:: EXTRACTED ENTRIES ::

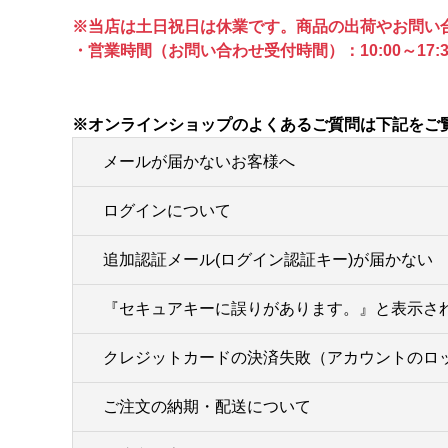
※当店は土日祝日は休業です。商品の出荷やお問い
・営業時間（お問い合わせ受付時間）：10:00～17:3
※オンラインショップのよくあるご質問は下記をご
メールが届かないお客様へ
ログインについて
追加認証メール(ログイン認証キー)が届かない
『セキュアキーに誤りがあります。』と表示さ
クレジットカードの決済失敗（アカウントのロ
ご注文の納期・配送について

:::

Could you pull every line of text from the data above and reproduce it character for character, leaving out the pictures?

※当店は土日祝日は休業です。商品の出荷やお問い
・営業時間（お問い合わせ受付時間）：10:00～17:3
※オンラインショップのよくあるご質問は下記をご
メールが届かないお客様へ
ログインについて
追加認証メール(ログイン認証キー)が届かない
『セキュアキーに誤りがあります。』と表示さ
クレジットカードの決済失敗（アカウントのロ
ご注文の納期・配送について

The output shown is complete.